Peter Siegel Ph.D., Principal Investigator
Breast Cancer array
Metastatic tumor cells must overcome numerous barriers that prevent their dissemination to distant organs and tissues. Traditionally, these steps have been broken down to include local invasion through the basement membrane, migration and intravasation into the lymphatic or hematogenous systems, survival during transit in the circulation, evasion of host anti-tumor immunity, adhesion/extravasation at the target site and reestablishment of a growing tumor mass in a foreign microenvironment. While these basic requirements must be fulfilled by any metastatic tumor cell, it has long been appreciated that certain types of cancer preferentially metastasize to specific organs and tissues. Indeed, breast cancer cells are known to frequently spread to regional lymph nodes, bone, lung, liver and brain. Several factors are likely to contribute to organ preference during breast cancer metastasis, including the pattern of blood flow leaving the primary tumor, physical entrapment of tumors cells in capillary beds within the metastatic site, tumor/endothelial cell interactions and the ability of tumor cells to productively influence and respond to the metastatic microenvironment. Communication between the tumor and its microenvironment is likely to be the single most important determinant for organ-specific metastasis. Thus, both tumor intrinsic and microenvironmental factors play important roles in controlling breast cancer metastasis.
We have established a comprehensive research program to the study the molecular mechanisms that control the metastatic process in breast cancer. Current research ongoing in my laboratory encompasses six broad research areas, which are briefly outlined below.
We and others have shown that TGFβ signaling can promote the invasive and metastatic abilities of breast cancer cells using cell-based and transgenic models of ErbB2-driven breast cancer. Indeed, TGFβ modulates the actin cytoskeleton and focal adhesion dynamics in cancer cells, leading in enhanced migration, invasion and metastasis, through divergent mechanisms. Ongoing projects are focused on signaling proteins that lie downstream of these pathways to promote the pro-invasive and pro-metastatic effects that TGFβ induces in ErbB2-expressing breast cancer cells.
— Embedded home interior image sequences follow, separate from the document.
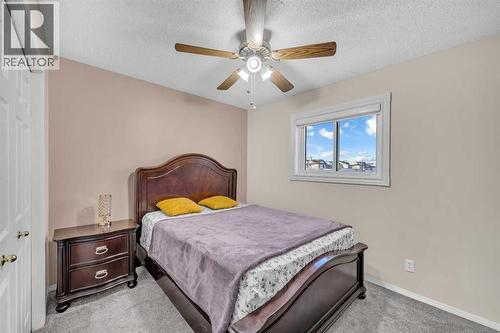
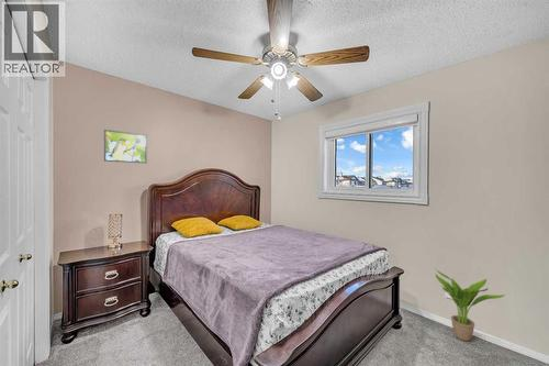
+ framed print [103,129,148,164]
+ potted plant [434,267,506,342]
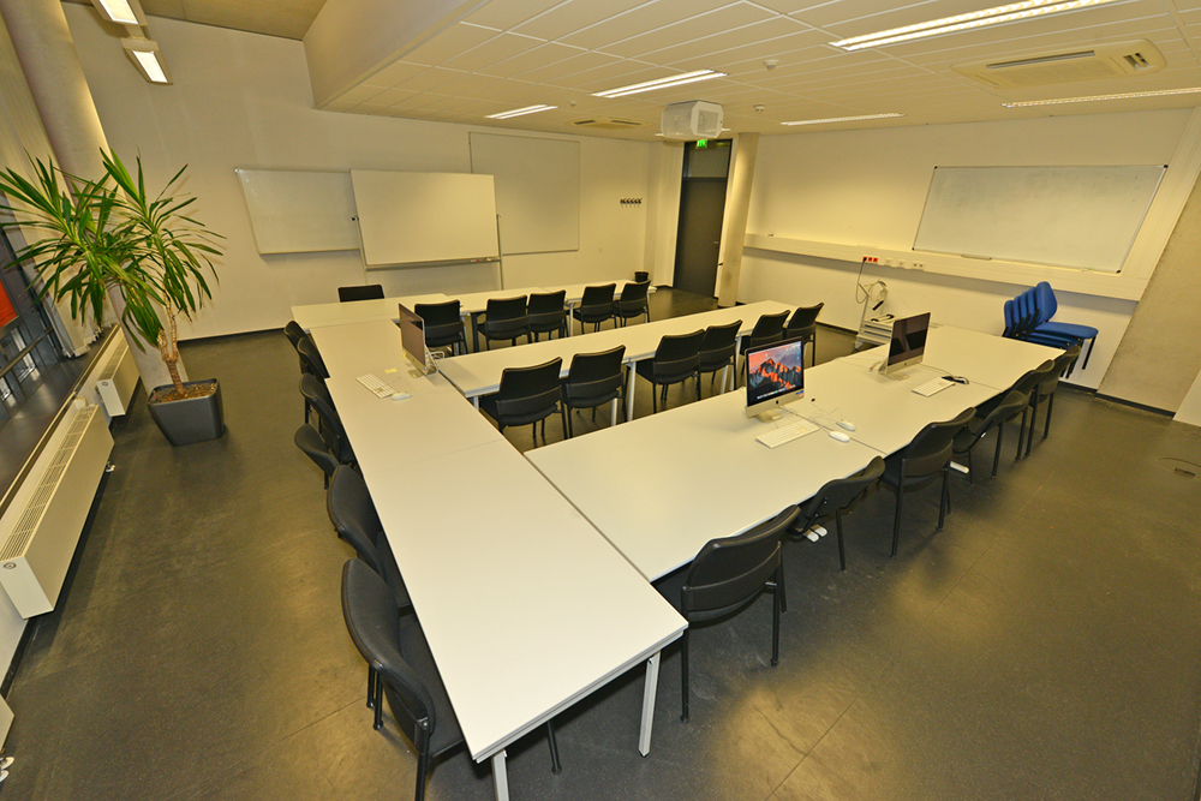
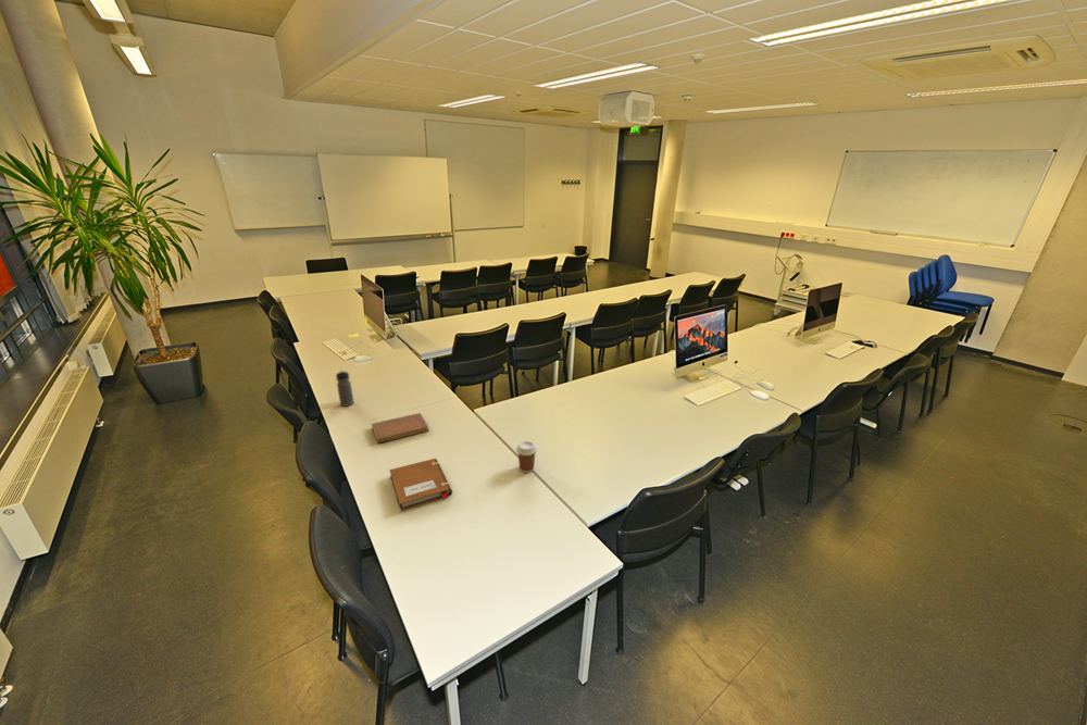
+ notebook [371,412,429,445]
+ coffee cup [515,440,538,474]
+ water bottle [335,370,355,408]
+ notebook [388,458,453,512]
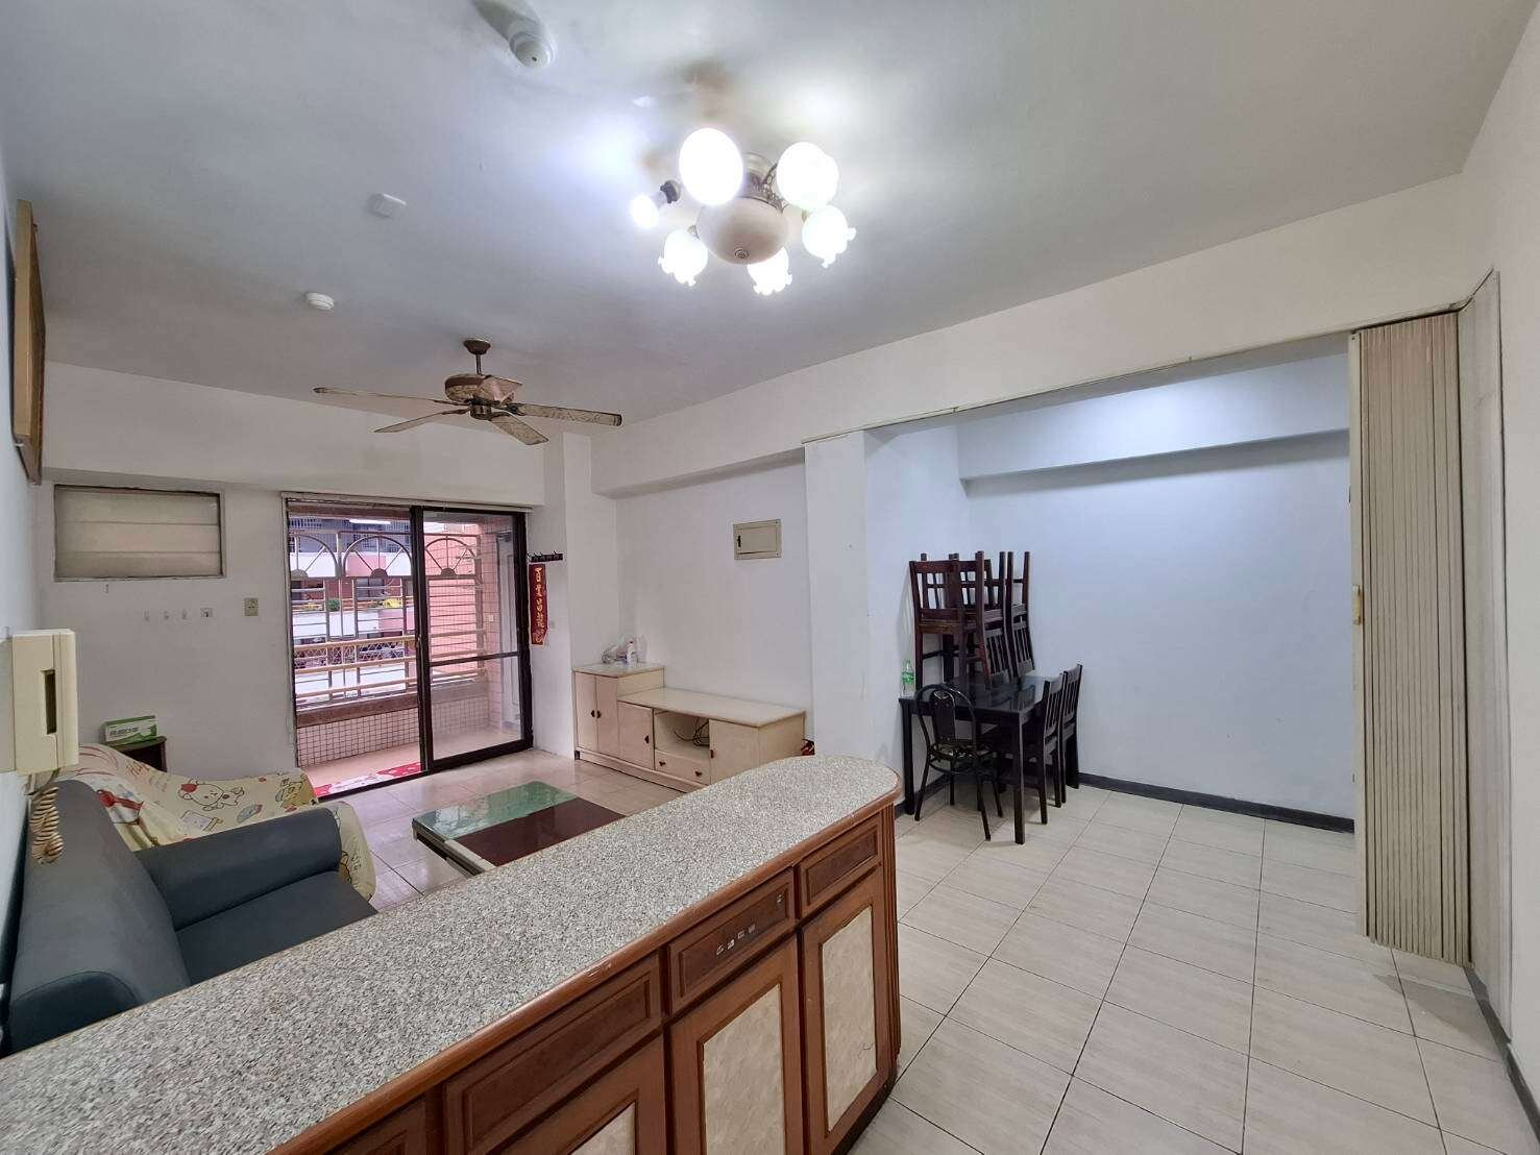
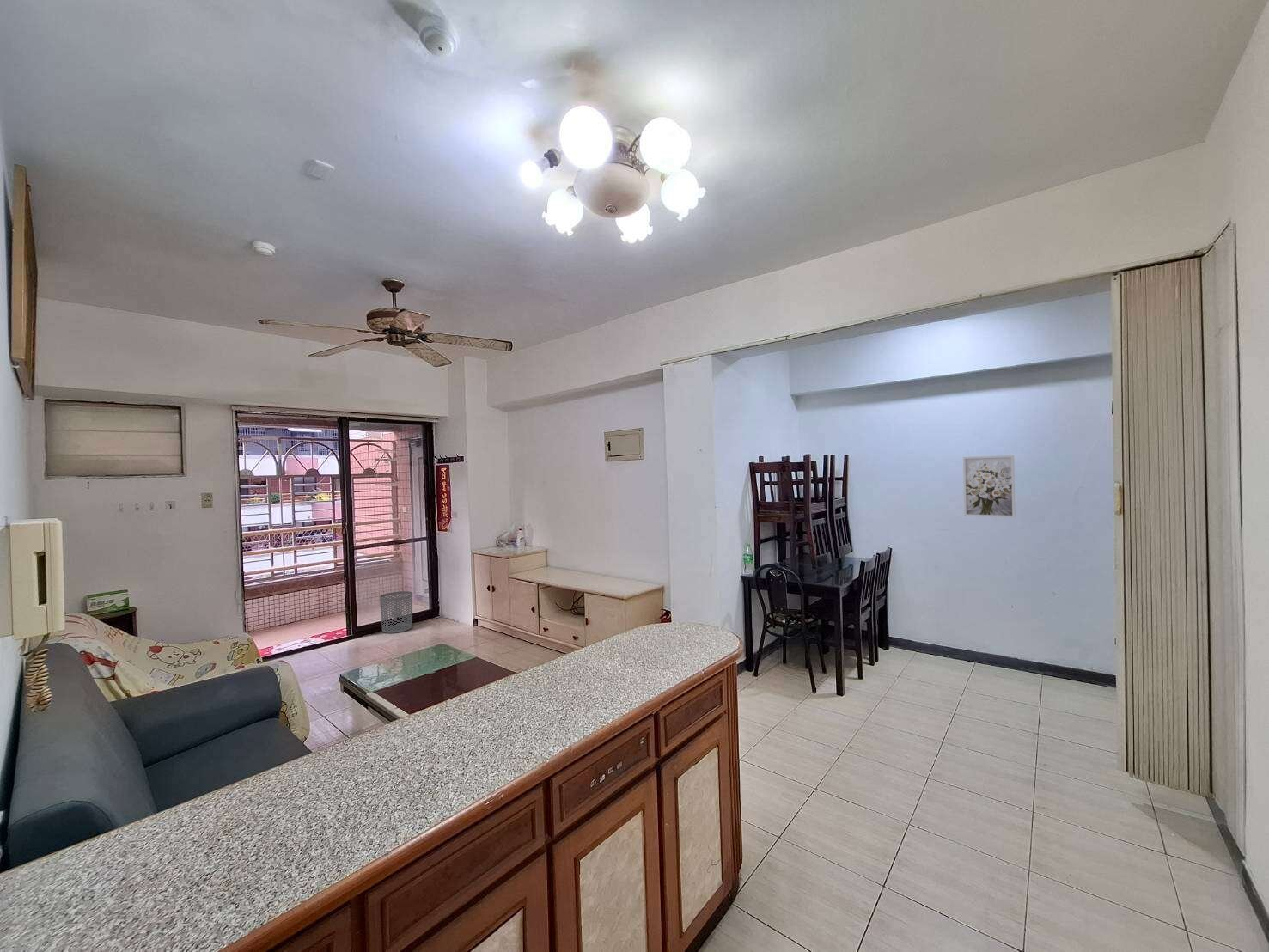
+ waste bin [379,590,413,634]
+ wall art [962,455,1016,518]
Another approach we have taken is the identification of molecular mediators of breast cancer metastasis to distinct sites. Organ-specific breast cancer metastasis has been investigated through the injection of human breast cancer cell lines into immunocompromised mice. This approach allows distinct sub-populations of metastatic cells to be isolated from particular organs or tissues. Gene expression profiling has revealed distinct genes that are characteristic of breast cancer cells that metastasize to several different organs. Subsets of genes within these organ-specific signatures have been functionally validated in xenograft models or compared to gene expression data sets derived from human breast tumors. We have extended this approach to the 4T1 mouse mammary carcinoma cell line since it spontaneously metastasizes to distinct organs and tissues, including the bone, lung, lymph node, liver and brain following orthotopic injection into the mammary fat pads of Balb/c mice. We have used this cell model to identify genes that are associated both with a general metastatic ability (GPNMB) and those associated with breast cancer metastasis to bone (CCN3) and liver (claudin-2).
The use of in vivo selected breast cancer populations has been very useful in identifying tumor intrinsic gene expression profiles from which functional mediators of the metastatic process can be identified. However, this approach does not capture gene-expression changes induced in breast cancer cells in response to the metastatic microenvironment. To address this, we have taken the approach of performing laser capture microdissection on metastases in the liver and bone from patients with breast cancer. The identification of candidate genes directly from metastatic tissue increases the likelihood that identified targets are relevant to the human disease and we can functionally validate their role in the metastatic process using the in vivo selected cell-based models described above.